Singapore is the best place to set up a business if you are looking get exposure to South East Asian markets. With a supportive government policy and a highly skilled workforce, you can be sure that your business will have the best environment to thrive and grow. And in this post, we will look at nine things you need to keep in mind when you are planning to register a company in Singapore.
The number of shareholders of a company is limited to 50. And these can either be individuals or companies. Minimum, one shareholder is sufficient for a business to be registered. There is no restriction on the shareholder that prohibits them from becoming a director of the company. As such, if you are a foreign business looking to gain entry into the Singapore market, they can act have full control over the company by being both the director and shareholder.
Know beforehand the various documents required for registering a company in Singapore. These generally include a copy of your passport, proof of residence, bank reference letter, and KYC documents that detail your personal and business details. And for the local person, a copy of the country’s identity card is also mandatory. If the business is being registered in the name of a foreign entity, then documents like Certificate of Incorporation, Articles of Association etc. also need to be submitted. Keep these documents ready and you will get through the registration process faster.
If you think that your business revenues will exceed $1 million within the first year itself, then you should register for the Goods and Services Tax. As of now, you should expect the tax to be charged at 7% to the goods and services your company supplies to the clients.

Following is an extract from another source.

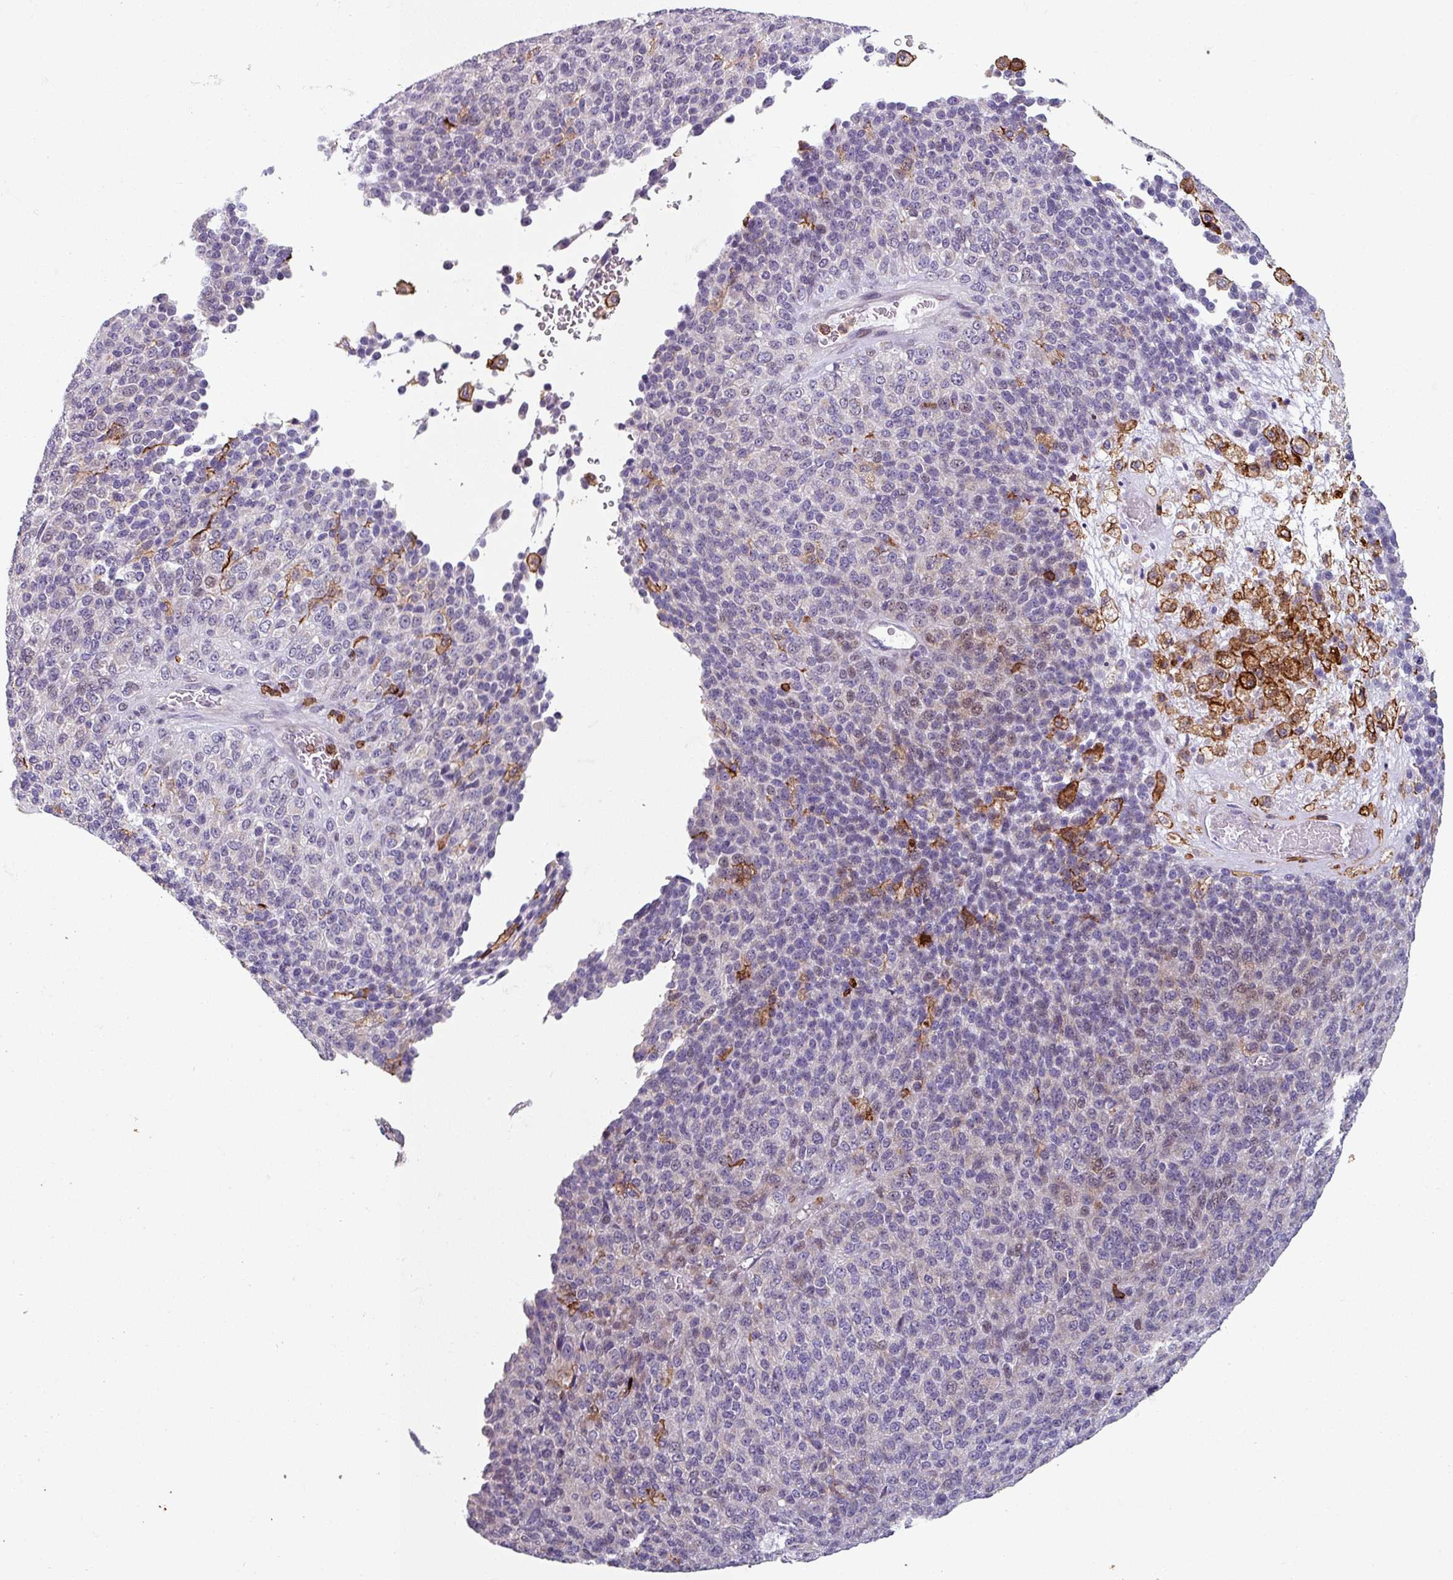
{"staining": {"intensity": "negative", "quantity": "none", "location": "none"}, "tissue": "melanoma", "cell_type": "Tumor cells", "image_type": "cancer", "snomed": [{"axis": "morphology", "description": "Malignant melanoma, Metastatic site"}, {"axis": "topography", "description": "Brain"}], "caption": "An immunohistochemistry image of malignant melanoma (metastatic site) is shown. There is no staining in tumor cells of malignant melanoma (metastatic site).", "gene": "NEDD9", "patient": {"sex": "female", "age": 56}}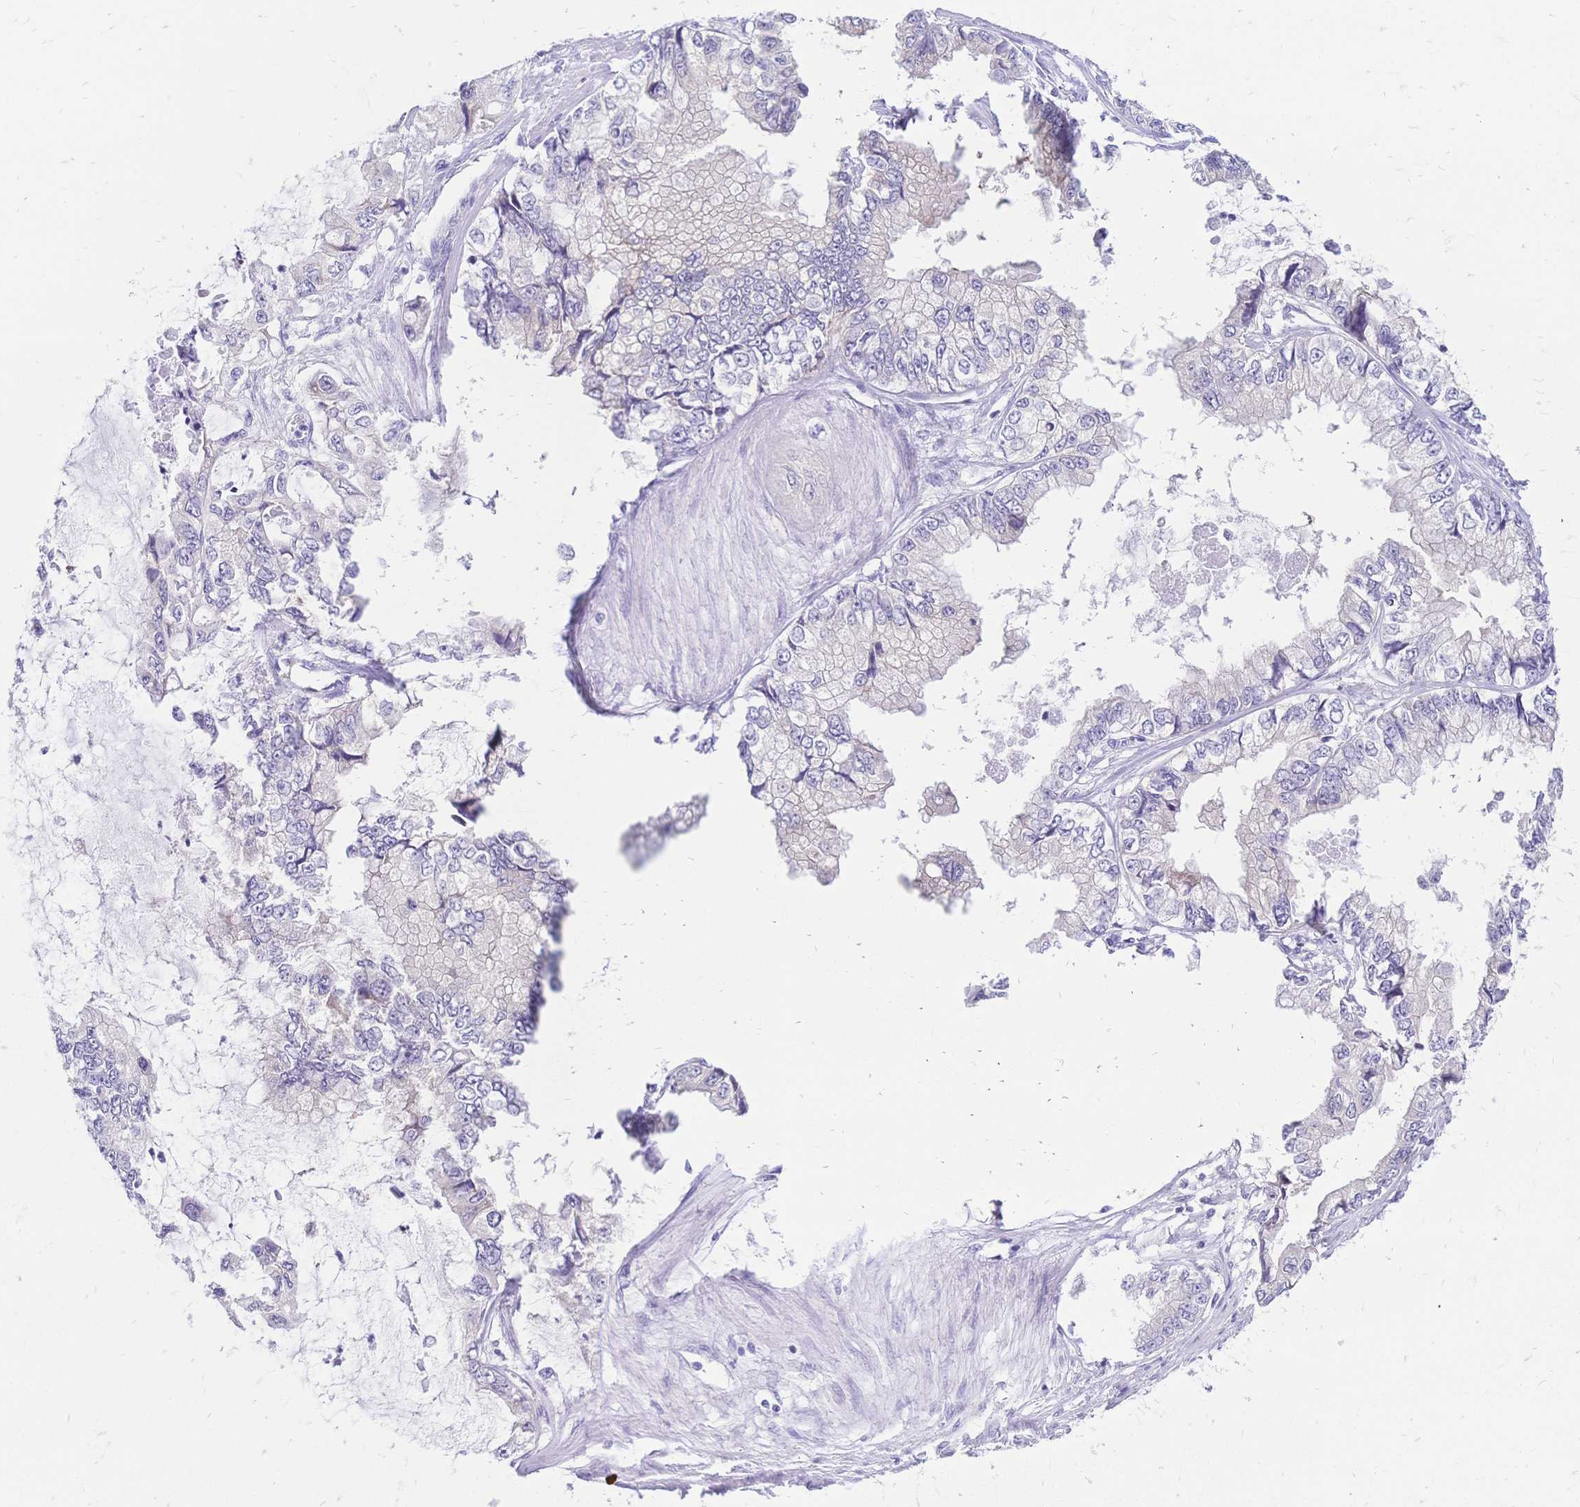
{"staining": {"intensity": "negative", "quantity": "none", "location": "none"}, "tissue": "stomach cancer", "cell_type": "Tumor cells", "image_type": "cancer", "snomed": [{"axis": "morphology", "description": "Adenocarcinoma, NOS"}, {"axis": "topography", "description": "Pancreas"}, {"axis": "topography", "description": "Stomach, upper"}, {"axis": "topography", "description": "Stomach"}], "caption": "Human stomach cancer (adenocarcinoma) stained for a protein using immunohistochemistry (IHC) displays no positivity in tumor cells.", "gene": "GRB7", "patient": {"sex": "male", "age": 77}}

If you are a foreign individual starting a business in Singapore, then you need to know that the country’s business laws mandate that the director of a company be a citizen of Singapore. This essentially means that only someone who has an Entrepreneur Pass, Permanent Residency, or a Singapore Pass are allowed to be directors. They must also have a clean record, with no history of bankruptcy. If the law finds out that the director of a company has been bankrupt previously, then not only can they require the director to step down from the position but the company may be held accountable for hiring such a person as the director.
Some businesses require special permits and licenses to operate. For example, things like investment advice, weapons sale, building contractor, medical proactive etc. all require that you take the necessary local license in order to operate. If the authorities find that you are running the company without proper licenses, then you can be punished for it. And in case you don’t know whether your business will need a permit or license, check it out with singapore-company-registration.net.
You should also decide a suitable name for your company. Pay special attention to ensure that the name you propose fits in with the registration requirements. For example, the name must not hurt the religious sentiments. It should also not have any similarity to any registered or reserved name of a business organization that exists within the country. However, identical names may be allowed if the other company has been dissolved or canceled their business name.
Every business registered in Singapore is expected to have a dedicated company secretary. This must be done within six months from the date of incorporation of the company. In addition, the person also must be a Singapore national. If you fail to appoint a company secretary even after six months after setting up your business or you end up hiring a foreign person for the job, you should expect legal troubles for violating the business laws.
The Singapore Standard Industry Classification (SSIC) groups businesses according to the kind of activity they are engaged in. Make sure to know which SSIC code your business will be associated with, and this will help you with speeding up the registration. An SSIC code is a mandatory requirement for all business entities operating in Singapore.
Once the company is incorporated, you will have three months to appoint an auditor. However, if your business does not employ more than 50 people and does not have assets totaling $10 million or more, you may be able to bypass the law. Be sure to check this up when appointing any service for registering your company.